*Passage shown*
Simulation prohibitively slows down

akohlmey · November 18, 2013, 9:43pm

please keep the mailing list in the loop, so that the conversation is
not lost. we're chasing an elusive, hard to reproduce problem and that
is worth archiving. thanks.

I appreciate your as always quick response.
That's really weird, I'm running it on a node of a cluster and I've tried
different nodes.
Using 16 mpi tasks (all processors available on the node):
The slowdown happens at time step = 2700. Before slowdown each single
iteration is done in less than tenth of a second but right after time step =
2700, each single iteration takes almost 30 seconds! to run.
But, I changed the number of mpi tasks to 4 and also 8 and I'm not seeing
the slowdown anymore! at least it didn't happen up to time step = 15000. Do
you know what can spur this behavior?

*Activity A*
In the thread, at what time step does the slowdown start when 16 MPI tasks are used?
*Activity B*
Reproduce the thread word for word, starting at "That's really weird, I'm" and ending at "seconds! to run.".
*Activity C*
According to the thread, why should the mailing list be kept in the loop?
The material after this point comes from a separate source.

*Data listing*

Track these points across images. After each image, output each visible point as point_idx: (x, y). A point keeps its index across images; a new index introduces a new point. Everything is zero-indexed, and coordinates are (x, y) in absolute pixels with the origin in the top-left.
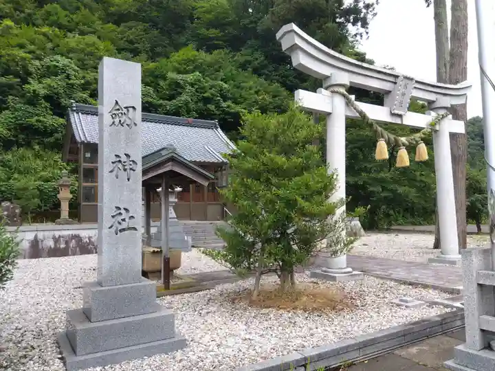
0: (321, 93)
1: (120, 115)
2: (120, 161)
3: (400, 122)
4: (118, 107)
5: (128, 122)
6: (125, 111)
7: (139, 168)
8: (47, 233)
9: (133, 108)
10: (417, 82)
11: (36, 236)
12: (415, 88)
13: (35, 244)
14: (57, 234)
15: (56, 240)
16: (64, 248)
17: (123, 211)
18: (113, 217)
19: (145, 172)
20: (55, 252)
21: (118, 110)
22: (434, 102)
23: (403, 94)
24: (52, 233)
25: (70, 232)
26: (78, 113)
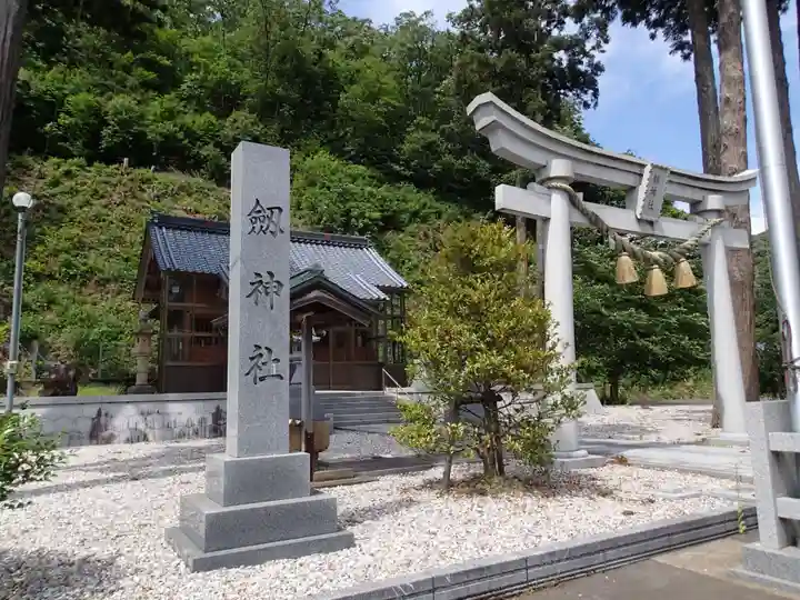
0: (533, 189)
1: (262, 218)
2: (261, 282)
3: (650, 232)
4: (258, 208)
5: (272, 228)
6: (268, 212)
7: (286, 292)
9: (279, 209)
10: (672, 173)
12: (670, 182)
17: (264, 351)
18: (252, 359)
19: (293, 297)
21: (259, 212)
22: (699, 202)
23: (653, 192)
26: (160, 228)
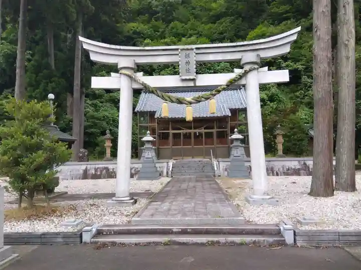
3: (193, 85)
8: (92, 166)
11: (86, 167)
13: (86, 171)
14: (97, 166)
15: (96, 170)
16: (99, 174)
20: (95, 177)
22: (241, 59)
23: (188, 63)
24: (94, 166)
25: (104, 166)
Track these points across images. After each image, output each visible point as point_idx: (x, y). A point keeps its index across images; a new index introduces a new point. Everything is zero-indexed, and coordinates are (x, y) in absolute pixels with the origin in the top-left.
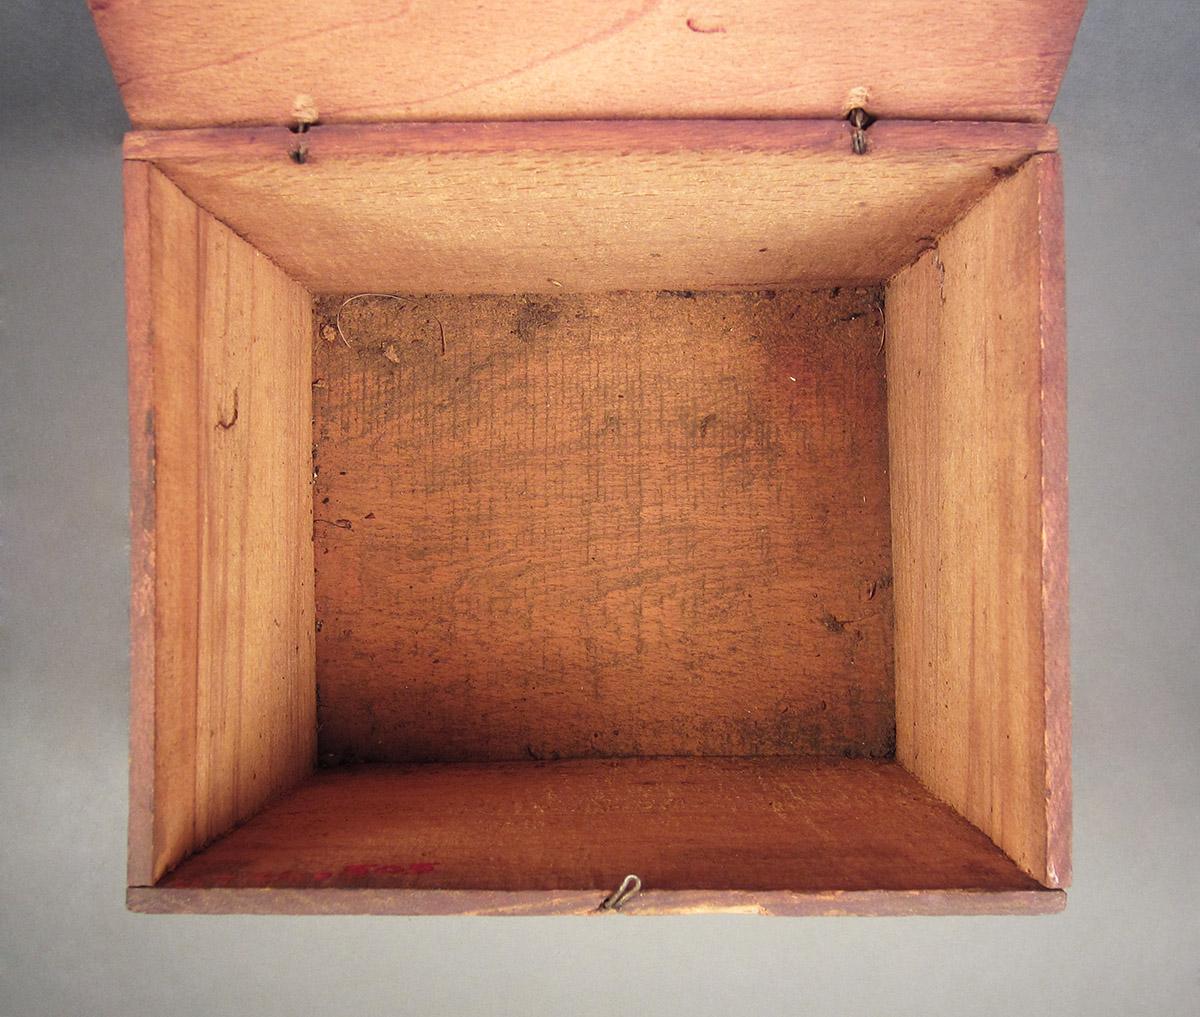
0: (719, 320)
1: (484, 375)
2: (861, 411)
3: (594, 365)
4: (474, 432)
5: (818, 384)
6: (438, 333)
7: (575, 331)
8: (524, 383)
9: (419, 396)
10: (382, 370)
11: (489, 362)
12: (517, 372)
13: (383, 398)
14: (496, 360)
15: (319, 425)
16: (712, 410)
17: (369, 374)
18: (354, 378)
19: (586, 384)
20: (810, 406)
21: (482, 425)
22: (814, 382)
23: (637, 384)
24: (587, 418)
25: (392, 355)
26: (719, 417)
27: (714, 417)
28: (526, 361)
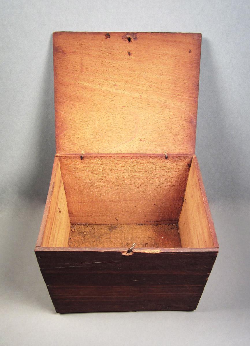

*Problem solution A*
At time step 2700.

*Problem solution B*
That's really weird, I'm running it on a node of a cluster and I've tried
different nodes.
Using 16 mpi tasks (all processors available on the node):
The slowdown happens at time step = 2700. Before slowdown each single
iteration is done in less than tenth of a second but right after time step =
2700, each single iteration takes almost 30 seconds! to run.

*Problem solution C*
Keeping the list included prevents the conversation from being lost. The problem being chased is elusive and hard to reproduce, so the discussion is worth archiving.